All entries below must be retyped exactly, though pictures are to be skipped.

The data Start Marker

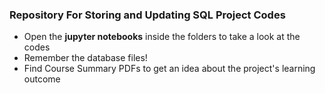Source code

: ### Repository For Storing and Updating SQL Project Codes

- Open the **jupyter notebooks** inside the folders to take a look at the codes
- Remember the database files! 
- Find Course Summary PDFs to get an idea about the project's learning outcome
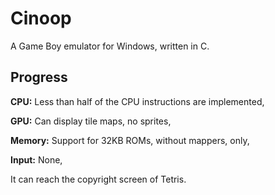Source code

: Cinoop
======
A Game Boy emulator for Windows, written in C.

## Progress
**CPU:** Less than half of the CPU instructions are implemented,

**GPU:** Can display tile maps, no sprites,

**Memory:** Support for 32KB ROMs, without mappers, only,

**Input:** None,

It can reach the copyright screen of Tetris.
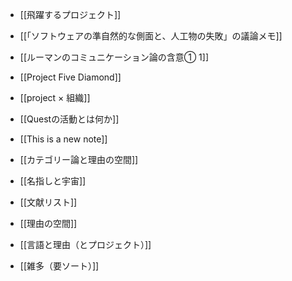 - [[飛躍するプロジェクト]]
- [[「ソフトウェアの準自然的な側面と、人工物の失敗」の議論メモ]]
- [[ルーマンのコミュニケーション論の含意① 1]]
- [[Project Five Diamond]]

- [[project × 組織]]
- [[Questの活動とは何か]]
- [[This is a new note]]
- [[カテゴリー論と理由の空間]]
- [[名指しと宇宙]]
- [[文献リスト]]
- [[理由の空間]]
- [[言語と理由（とプロジェクト）]]
- [[雑多（要ソート）]]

The data End Marker

● **Solution for this exercise**:
Source code

: ### Repository For Storing and Updating SQL Project Codes

- Open the **jupyter notebooks** inside the folders to take a look at the codes
- Remember the database files! 
- Find Course Summary PDFs to get an idea about the project's learning outcome
Source code

: Cinoop
======
A Game Boy emulator for Windows, written in C.

## Progress
**CPU:** Less than half of the CPU instructions are implemented,

**GPU:** Can display tile maps, no sprites,

**Memory:** Support for 32KB ROMs, without mappers, only,

**Input:** None,

It can reach the copyright screen of Tetris.
 - [[飛躍するプロジェクト]]
- [[「ソフトウェアの準自然的な側面と、人工物の失敗」の議論メモ]]
- [[ルーマンのコミュニケーション論の含意① 1]]
- [[Project Five Diamond]]

- [[project × 組織]]
- [[Questの活動とは何か]]
- [[This is a new note]]
- [[カテゴリー論と理由の空間]]
- [[名指しと宇宙]]
- [[文献リスト]]
- [[理由の空間]]
- [[言語と理由（とプロジェクト）]]
- [[雑多（要ソート）]]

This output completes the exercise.